Schily: Auch Journalisten müssen sich an Gesetze halten
Berlin: (hib/WOL) Mit Entschiedenheit hat sich Bundesinnenminister Otto Schily (SPD) am Donnerstagnachmittag vor den Mitgliedern des Innenausschusses gegen Vorwürfe verwahrt, er habe in einer Rede vor dem Bundesverband der Deutschen Zeitungsverleger am 20. September in Berlin von einer "Gewährung" der Pressefreiheit gesprochen. Schily verlas dazu Teile dieser Rede. Danach habe er gesagt: "Pressefreiheit erst garantiert den freiheitlichen Staat." Er verwies weiter auf die "simple Rechtslage", dass das Ermittlungsverfahren zur Durchsuchung der Redaktionsräume des Magazins "Cicero" nicht durch das Bundesinnenministerium (BMI), sondern durch die Staatsanwaltschaft in Potsdam veranlasst worden sei und dass das BMI auch keinerlei Einfluss auf das Personal oder andere Gegebenheiten genommen habe. Die Veröffentlichung von vertraulichen Unterlagen zur Bekämpfung von Terroristen entlaste einen Journalisten nicht vom Vorwurf der Beihilfe zum Geheimnisverrat. Dass sich auch Journalisten an Gesetze halten müssten, sei eine Banalität. Es wäre ein grober Denkfehler, so der Minister, dies als Verletzung des Presserechts zu verstehen. Anders als vielfach dargestellt, habe die Veröffentlichung von Verschlusssache-Dokumenten eben nicht dazu gedient, ein unrechtmäßiges Verhalten des Staates aufzuklären.

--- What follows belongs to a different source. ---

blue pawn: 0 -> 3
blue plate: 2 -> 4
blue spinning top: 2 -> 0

Schily wandte sich in diesem Zusammenhang auch gegen Vorwürfe eines "totalitären Verhaltens", die aufgrund von "falsch übernommenen Zitaten" vielfach gegen ihn erhoben worden seien. Zum Verlangen der CDU/CSU-Fraktion, er solle sich als künftiger Alterspräsident des Bundestages für abschätzige Bezeichnungen einiger seiner Kollegen entschuldigen, entgegnete der Minister, man müsse sich ernsthaft fragen, "wer sich bei wem entschuldigen" solle, wenn zuvor mittels falscher Zitate sein gesetzmäßiges Verhalten kritisiert worden sei. Scharf wies Schily auch den Vorwurf zurück, er wolle die Journalisten zu den eigentlichen Tätern machen. Es sei immer eindeutig von einer Beihilfe zum Geheimnisverrat durch die Journalisten im Unterschied zur Haupttäterschaft durch staatliche Geheimnisträger gesprochen worden.

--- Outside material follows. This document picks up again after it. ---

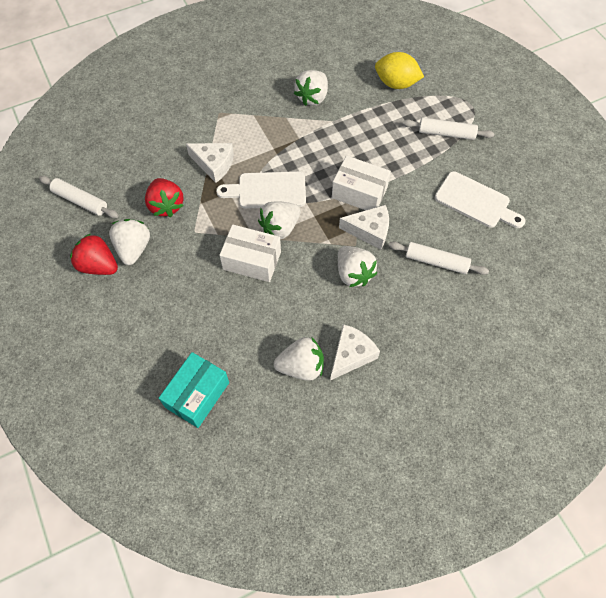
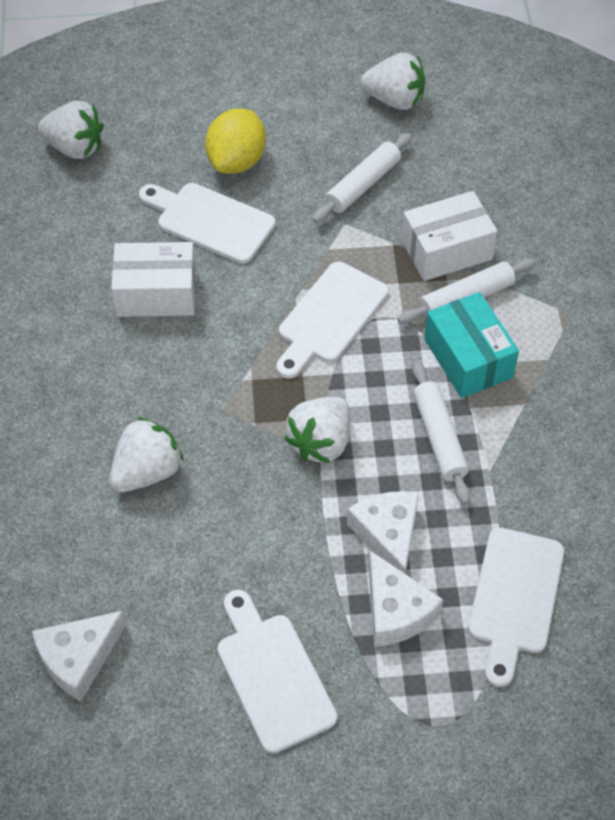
red strawberry: 2 -> 0
white cutting board: 2 -> 4
white strawberry: 5 -> 4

Ergänzend zu dem Bericht des Innenministers hatte der Präsident des Bundeskriminalamtes (BKA), Jörg Ziercke, erläutert, warum man im BKA - unter Wegnahme der Quellenangaben ausländischer Geheimdienste und sonstiger Informationsträger - einem vergrößerten Kreis von Mitarbeitern dieses und ähnliche Papiere zugänglich gemacht habe. Ziercke verwies dabei auf Erkenntnisse der Behörden vor allem in Madrid, wonach ein mangelnder Austausch von Informationen über Terroristen und deren Aktivitäten zwischen Ermittlern, Analysten und Gefährdungsbewertern zu Defiziten bei der Verfolgung und Vermeidung terroristischer Straftaten geführt habe, in deren Folge es damals zu den Attentaten gekommen sei. Bei Redaktionsschluss dauerte die Sitzung noch an.